7. Imperviousness

We know that even very small amounts of impervious surface in a watershed harms water quality, changes the fundamental nature of urban streams, kills aquatic organisms, reduces the pollution-sequestering abilities of these streams, and impairs our drinking water sources. We’ve seen that impervious surfaces connected directly to stormwater systems, which flow directly into streams, are the biggest water quality problem. Yes, farmers use fertilizers and produce concentrated animal wastes that sometimes run off into streams. They pay for fertilizers, and their economic constraints and task of feeding the immense human population demand that they use it. But suburban residents nurture lawns, fertilizing them simply out of habit with little functional purpose other than a ritualized, nonmarket pleasure. Along with atmospheric nitrogen falling on impervious surfaces, lawn fertilizers get washed away with stormwater into nearby streams. Construction sites cause problems, too, when grading and digging remove vegetation and living soils, exposing easily eroded dirt that washes into streams, burying bottom-dwelling organisms and ecosystems with sediment.

Improving water quality means filtering out molecules and sediments from every gallon of rainwater, an important job that forests perform naturally in rural areas, and open space can perform in urban areas. An important goal for cities could be to make certain that every stormwater drains empties into buffers and constructed wetlands without overwhelming their biological limitations. Relatively intact urban forests, soils, and constructed wetland ecosystems may be the most maintenance-free approach to handle the large water volumes involved in stormwater flows.

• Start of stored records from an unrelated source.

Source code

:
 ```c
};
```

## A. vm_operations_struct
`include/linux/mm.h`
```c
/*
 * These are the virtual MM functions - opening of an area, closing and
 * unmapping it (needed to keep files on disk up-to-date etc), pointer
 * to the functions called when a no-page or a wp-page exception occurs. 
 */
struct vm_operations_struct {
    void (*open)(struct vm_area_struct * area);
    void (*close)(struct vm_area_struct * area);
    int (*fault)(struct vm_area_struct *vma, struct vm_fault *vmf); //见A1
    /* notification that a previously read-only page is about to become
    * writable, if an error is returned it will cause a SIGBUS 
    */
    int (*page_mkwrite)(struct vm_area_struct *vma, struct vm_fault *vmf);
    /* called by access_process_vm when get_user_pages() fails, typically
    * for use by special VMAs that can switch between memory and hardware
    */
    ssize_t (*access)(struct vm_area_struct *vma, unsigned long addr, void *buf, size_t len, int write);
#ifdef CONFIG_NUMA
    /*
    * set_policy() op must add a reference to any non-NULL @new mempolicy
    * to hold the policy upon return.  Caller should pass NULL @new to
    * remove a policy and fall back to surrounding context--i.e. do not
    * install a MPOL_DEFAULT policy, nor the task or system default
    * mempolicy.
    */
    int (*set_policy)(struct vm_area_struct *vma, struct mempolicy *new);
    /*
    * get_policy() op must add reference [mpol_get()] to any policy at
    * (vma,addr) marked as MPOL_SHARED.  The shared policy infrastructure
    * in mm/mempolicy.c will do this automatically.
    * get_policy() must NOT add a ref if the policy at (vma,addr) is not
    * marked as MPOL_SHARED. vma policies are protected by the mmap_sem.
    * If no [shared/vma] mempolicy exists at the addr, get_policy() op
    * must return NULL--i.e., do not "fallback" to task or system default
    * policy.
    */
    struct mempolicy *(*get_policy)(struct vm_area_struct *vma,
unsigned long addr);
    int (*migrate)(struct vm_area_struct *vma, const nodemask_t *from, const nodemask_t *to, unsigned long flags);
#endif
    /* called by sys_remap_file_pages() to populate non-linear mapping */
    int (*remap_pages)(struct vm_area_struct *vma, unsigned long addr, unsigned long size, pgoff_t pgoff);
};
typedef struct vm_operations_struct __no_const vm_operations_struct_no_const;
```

An interesting complication surrounding Durham’s stormwater situation, certainly repeated across the country in many jurisdictions, concerns the issue of scale. Durham’s water comes from reservoirs in the northern parts of the county, filled by more rural and forested areas, lacking many sediment and pollution problems. Some critical watershed lands have been purchased with county and state taxpayer money for that express purpose. However, the City of Durham’s stormwater drains into the Falls Lake and Jordan Lake reservoirs, with that water destined for drinking by citizens of other municipalities. Wake County is one of those municipalities, and it has a much higher household income. One can legitimately argue whether cash-strapped Durham citizens ought to spend money on constructed wetlands and urban open space to improve Wake County’s water quality, taking on changes in land use that might even reduce Durham’s tax base at a time when Durham County schools need more resources.